## Exercise goal:
Check each line of the data, and copy those where "slow" appears.

Document images with source code
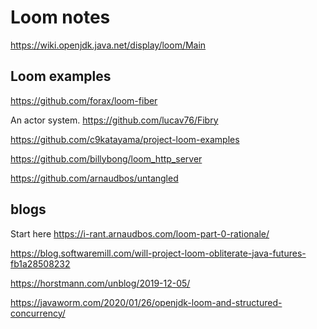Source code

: # Loom notes

<https://wiki.openjdk.java.net/display/loom/Main>

## Loom examples

<https://github.com/forax/loom-fiber>

An actor system.
<https://github.com/lucav76/Fibry>

<https://github.com/c9katayama/project-loom-examples>

<https://github.com/billybong/loom_http_server>

<https://github.com/arnaudbos/untangled>

## blogs

Start here
<https://i-rant.arnaudbos.com/loom-part-0-rationale/>

<https://blog.softwaremill.com/will-project-loom-obliterate-java-futures-fb1a28508232>

<https://horstmann.com/unblog/2019-12-05/>

<https://javaworm.com/2020/01/26/openjdk-loom-and-structured-concurrency/>
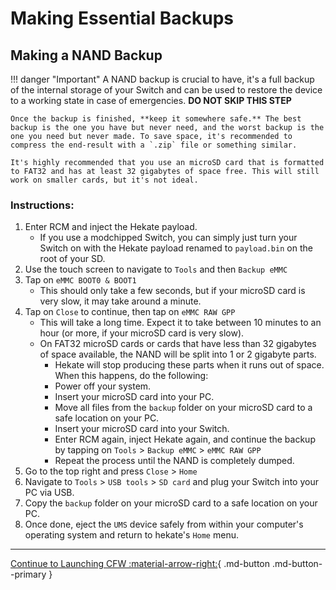 # Making Essential Backups

## Making a NAND Backup

!!! danger "Important"
	A NAND backup is crucial to have, it's a full backup of the internal storage of your Switch and can be used to restore the device to a working state in case of emergencies. **DO NOT SKIP THIS STEP**

	Once the backup is finished, **keep it somewhere safe.** The best backup is the one you have but never need, and the worst backup is the one you need but never made. To save space, it's recommended to compress the end-result with a `.zip` file or something similar.

	It's highly recommended that you use an microSD card that is formatted to FAT32 and has at least 32 gigabytes of space free. This will still work on smaller cards, but it's not ideal.

### **Instructions:**

1. Enter RCM and inject the Hekate payload.
    - If you use a modchipped Switch, you can simply just turn your Switch on with the Hekate payload renamed to `payload.bin` on the root of your SD.
2. Use the touch screen to navigate to `Tools` and then `Backup eMMC`
3. Tap on `eMMC BOOT0 & BOOT1`
    - This should only take a few seconds, but if your microSD card is very slow, it may take around a minute.
4. Tap on `Close` to continue, then tap on `eMMC RAW GPP`
    - This will take a long time. Expect it to take between 10 minutes to an hour (or more, if your microSD card is very slow).
    - On FAT32 microSD cards or cards that have less than 32 gigabytes of space available, the NAND will be split into 1 or 2 gigabyte parts.
       - Hekate will stop producing these parts when it runs out of space. When this happens, do the following:
       - Power off your system.
       - Insert your microSD card into your PC.
       - Move all files from the `backup` folder on your microSD card to a safe location on your PC.
       - Insert your microSD card into your Switch.
       - Enter RCM again, inject Hekate again, and continue the backup by tapping on `Tools` > `Backup eMMC` > `eMMC RAW GPP`
       - Repeat the process until the NAND is completely dumped.
5. Go to the top right and press `Close` > `Home`
6. Navigate to `Tools` > `USB tools` > `SD card` and plug your Switch into your PC via USB.
7. Copy the `backup` folder on your microSD card to a safe location on your PC.
8. Once done, eject the `UMS` device safely from within your computer's operating system and return to hekate's `Home` menu.

-----


[Continue to Launching CFW :material-arrow-right:](launching_cfw.md){ .md-button .md-button--primary }
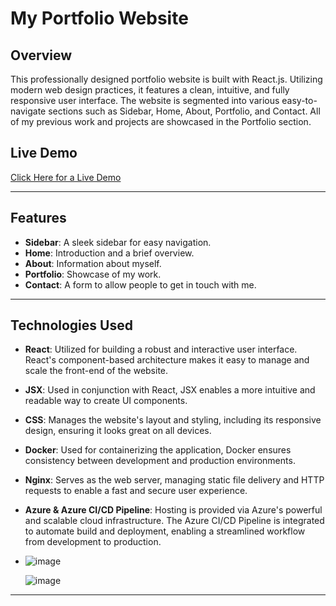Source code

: # My Portfolio Website

## Overview
This professionally designed portfolio website is built with React.js. Utilizing modern web design practices, it features a clean, intuitive, and fully responsive user interface. The website is segmented into various easy-to-navigate sections such as Sidebar, Home, About, Portfolio, and Contact. All of my previous work and projects are showcased in the Portfolio section.

## Live Demo
[Click Here for a Live Demo](#)

---

## Features
- **Sidebar**: A sleek sidebar for easy navigation.
- **Home**: Introduction and a brief overview.
- **About**: Information about myself.
- **Portfolio**: Showcase of my work.
- **Contact**: A form to allow people to get in touch with me.

---

## Technologies Used
- **React**: Utilized for building a robust and interactive user interface. React's component-based architecture makes it easy to manage and scale the front-end of the website.

- **JSX**: Used in conjunction with React, JSX enables a more intuitive and readable way to create UI components.

- **CSS**: Manages the website's layout and styling, including its responsive design, ensuring it looks great on all devices.

- **Docker**: Used for containerizing the application, Docker ensures consistency between development and production environments.

- **Nginx**: Serves as the web server, managing static file delivery and HTTP requests to enable a fast and secure user experience.

- **Azure & Azure CI/CD Pipeline**: Hosting is provided via Azure's powerful and scalable cloud infrastructure. The Azure CI/CD Pipeline is integrated to automate build and deployment, enabling a streamlined workflow from development to production.
- ![image](https://github.com/ZRQ-rikkie/portfolio/assets/74203373/c4170803-2134-4c6f-88cc-73832b6e1eff)

  ![image](https://github.com/ZRQ-rikkie/portfolio/assets/74203373/0595898c-d6c5-4241-bc36-c3d5f15d47f5)




---





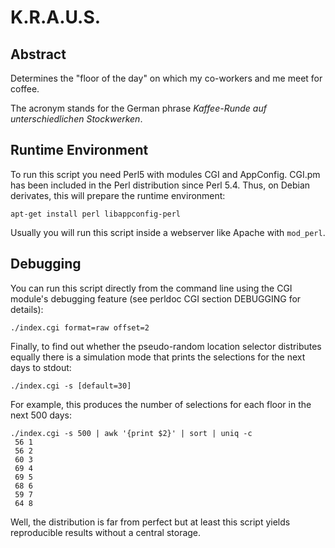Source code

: K.R.A.U.S.
==========

Abstract
--------

Determines the "floor of the day" on which my co-workers and me meet for coffee.

The acronym stands for the German phrase _Kaffee-Runde auf unterschiedlichen Stockwerken_.

Runtime Environment
-------------------

To run this script you need Perl5 with modules CGI and AppConfig.
CGI.pm has been included in the Perl distribution since Perl 5.4.
Thus, on Debian derivates, this will prepare the runtime environment:

`apt-get install perl libappconfig-perl`

Usually you will run this script inside a webserver like Apache with `mod_perl`.

Debugging
---------

You can run this script directly from the command line using the CGI module's
debugging feature (see perldoc CGI section DEBUGGING for details):

`./index.cgi format=raw offset=2`

Finally, to find out whether the pseudo-random location selector distributes equally
there is a simulation mode that prints the selections for the next days to stdout:

`./index.cgi -s [default=30]`

For example, this produces the number of selections for each floor in the next 500 days:

    ./index.cgi -s 500 | awk '{print $2}' | sort | uniq -c
     56 1
     56 2
     60 3
     69 4
     69 5
     68 6
     59 7
     64 8

Well, the distribution is far from perfect but at least this script yields reproducible
results without a central storage.
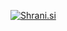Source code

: [<img src="http://shrani.si/t/15/xh/4B0E153O/blenderwaldorfscrot.jpg" style="border: 0px;" alt="Shrani.si" />][1]

 [1]: http://shrani.si/f/15/xh/4B0E153O/blenderwaldorfscrot.png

## Task answer:
    - This should only take a few seconds, but if your microSD card is very slow, it may take around a minute.
    - This will take a long time. Expect it to take between 10 minutes to an hour (or more, if your microSD card is very slow).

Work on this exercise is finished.